Given task 1 => In the mailing list thread, rewrite everything from "This definitely sounds" down to "search for mysql_pconnect.", renaming "web server" to "HTTP server".
Given task 2 => Check each statement against the mailing list thread and answer yes or no, quoting the words that settle it: (a) Nuno Lopes runs PHP 4.3.0 as a module in Apache 2.0.43. (b) Switching to pconnect made the error go away. (c) Larry Brown's Monday message was addressed to the MySQL List.
Start Selection
2003-01-07 Thread Larry Brown
Since nobody is jumping in to say it is some simple configuration/setting
personally my next step would be to shut down all services on the box that
aren't absolutely necessary and stop everything in the registry under run
and stop anything in the start folder of the start menu and run the same
tests.  If no positive results I would uninstall php completely and clean
any reference in the registry of it and then install with everything still
shut down.  Retest, if no progress do the same with mysql.  These are
radical and time-consuming methods, but it seems as though it is broken.  If
you absolutely need this fixed fast you might resort to paying the
developers to give you a solution, although it may end up being what I just
listed, or it could be some simple fix that we aren't aware of.

Larry S. Brown
Dimension Networks, Inc.
(727) 723-8388

-Original Message-
From: Nuno Lopes [mailto:[EMAIL PROTECTED]]
Sent: Tuesday, January 07, 2003 4:31 AM
To: [EMAIL PROTECTED]; [EMAIL PROTECTED]
Subject: Re: [PHP] Re: PHP and MySQL bug

I have the latest version of PHP (4.3.0) as module in apache 2.0.43 and
mysql 3.23.49.
Everything is working fine, except this.
With pconnect the error is the same!


- Original Message -
From: Larry Brown [EMAIL PROTECTED]
To: MySQL List [EMAIL PROTECTED]
Sent: Monday, January 06, 2003 6:28 PM
Subject: RE: [PHP] Re: PHP and MySQL bug


 This definitely sounds like a buggy installation or there may be some
 problem with the communication between the web server and the mysqld.  Is
 the db on a different machine?  Try using mysql_pconnect instead of
connect
 just to see what result you get.  I have read some unfavorable statements
 about using pconnect with a large number of hits so if it works you should
 read the comments about it on php.net.  Do a search for mysql_pconnect.
End Selection
Start Entries provided
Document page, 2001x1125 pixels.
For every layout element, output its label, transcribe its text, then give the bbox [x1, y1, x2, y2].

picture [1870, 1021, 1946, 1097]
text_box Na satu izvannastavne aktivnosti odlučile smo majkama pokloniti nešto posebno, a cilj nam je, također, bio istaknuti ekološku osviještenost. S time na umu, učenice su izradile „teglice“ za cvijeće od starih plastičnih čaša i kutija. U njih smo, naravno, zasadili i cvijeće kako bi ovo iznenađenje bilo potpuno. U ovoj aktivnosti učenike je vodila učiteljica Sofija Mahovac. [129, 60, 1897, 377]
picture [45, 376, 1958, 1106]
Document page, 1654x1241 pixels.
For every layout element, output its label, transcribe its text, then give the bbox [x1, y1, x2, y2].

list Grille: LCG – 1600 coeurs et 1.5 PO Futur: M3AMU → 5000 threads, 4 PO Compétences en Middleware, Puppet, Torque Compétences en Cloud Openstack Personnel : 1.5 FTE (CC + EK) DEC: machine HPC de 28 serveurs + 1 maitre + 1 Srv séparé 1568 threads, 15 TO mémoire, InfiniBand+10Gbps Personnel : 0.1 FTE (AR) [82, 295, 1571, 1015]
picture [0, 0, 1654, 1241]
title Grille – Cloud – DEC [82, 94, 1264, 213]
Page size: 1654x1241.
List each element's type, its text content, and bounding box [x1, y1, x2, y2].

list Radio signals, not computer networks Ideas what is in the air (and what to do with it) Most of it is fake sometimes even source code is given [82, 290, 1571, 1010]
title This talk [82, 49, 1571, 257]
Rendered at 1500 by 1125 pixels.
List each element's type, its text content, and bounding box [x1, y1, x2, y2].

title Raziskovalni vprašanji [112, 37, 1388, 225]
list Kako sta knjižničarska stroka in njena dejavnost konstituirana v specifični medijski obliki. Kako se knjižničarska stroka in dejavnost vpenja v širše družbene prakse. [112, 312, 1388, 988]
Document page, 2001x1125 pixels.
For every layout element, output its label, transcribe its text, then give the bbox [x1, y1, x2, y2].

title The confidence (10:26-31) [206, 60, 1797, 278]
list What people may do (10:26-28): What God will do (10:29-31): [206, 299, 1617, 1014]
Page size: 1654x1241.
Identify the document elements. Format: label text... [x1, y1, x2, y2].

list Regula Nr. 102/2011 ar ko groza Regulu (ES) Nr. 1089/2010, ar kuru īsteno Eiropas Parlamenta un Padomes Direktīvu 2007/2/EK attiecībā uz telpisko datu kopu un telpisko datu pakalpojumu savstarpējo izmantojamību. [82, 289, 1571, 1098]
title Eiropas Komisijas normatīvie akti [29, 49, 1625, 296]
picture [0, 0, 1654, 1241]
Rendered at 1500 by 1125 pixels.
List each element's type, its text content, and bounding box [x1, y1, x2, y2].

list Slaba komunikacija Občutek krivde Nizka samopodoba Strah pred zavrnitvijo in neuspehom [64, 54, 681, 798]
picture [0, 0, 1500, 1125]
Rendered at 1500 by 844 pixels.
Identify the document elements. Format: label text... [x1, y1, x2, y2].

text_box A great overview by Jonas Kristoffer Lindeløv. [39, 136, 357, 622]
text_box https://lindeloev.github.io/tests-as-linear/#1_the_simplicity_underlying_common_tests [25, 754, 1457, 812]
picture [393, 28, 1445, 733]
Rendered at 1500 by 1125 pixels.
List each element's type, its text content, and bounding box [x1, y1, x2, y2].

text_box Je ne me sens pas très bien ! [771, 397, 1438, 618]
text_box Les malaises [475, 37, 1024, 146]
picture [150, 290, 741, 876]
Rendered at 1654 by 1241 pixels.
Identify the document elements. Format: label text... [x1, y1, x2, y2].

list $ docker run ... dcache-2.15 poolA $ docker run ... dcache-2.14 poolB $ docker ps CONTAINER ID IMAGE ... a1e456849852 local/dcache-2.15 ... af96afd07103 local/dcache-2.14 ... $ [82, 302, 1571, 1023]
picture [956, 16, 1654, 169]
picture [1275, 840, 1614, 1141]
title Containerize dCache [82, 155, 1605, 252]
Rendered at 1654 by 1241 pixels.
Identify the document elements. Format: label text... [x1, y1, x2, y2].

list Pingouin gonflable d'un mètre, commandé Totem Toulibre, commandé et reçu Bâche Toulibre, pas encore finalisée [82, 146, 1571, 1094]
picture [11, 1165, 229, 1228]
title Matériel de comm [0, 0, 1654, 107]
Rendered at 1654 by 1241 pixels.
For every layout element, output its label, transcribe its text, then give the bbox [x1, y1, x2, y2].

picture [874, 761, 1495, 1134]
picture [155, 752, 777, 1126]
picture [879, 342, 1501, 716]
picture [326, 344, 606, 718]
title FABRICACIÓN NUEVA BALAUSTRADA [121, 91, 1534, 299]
End Entries provided
Task answer 1 =>
This definitely sounds like a buggy installation or there may be some
 problem with the communication between the HTTP server and the mysqld.  Is
 the db on a different machine?  Try using mysql_pconnect instead of
connect
 just to see what result you get.  I have read some unfavorable statements
 about using pconnect with a large number of hits so if it works you should
 read the comments about it on php.net.  Do a search for mysql_pconnect.

Task answer 2 =>
(a) Yes: "I have the latest version of PHP (4.3.0) as module in apache 2.0.43"
(b) No: "With pconnect the error is the same!"
(c) Yes: "To: MySQL List"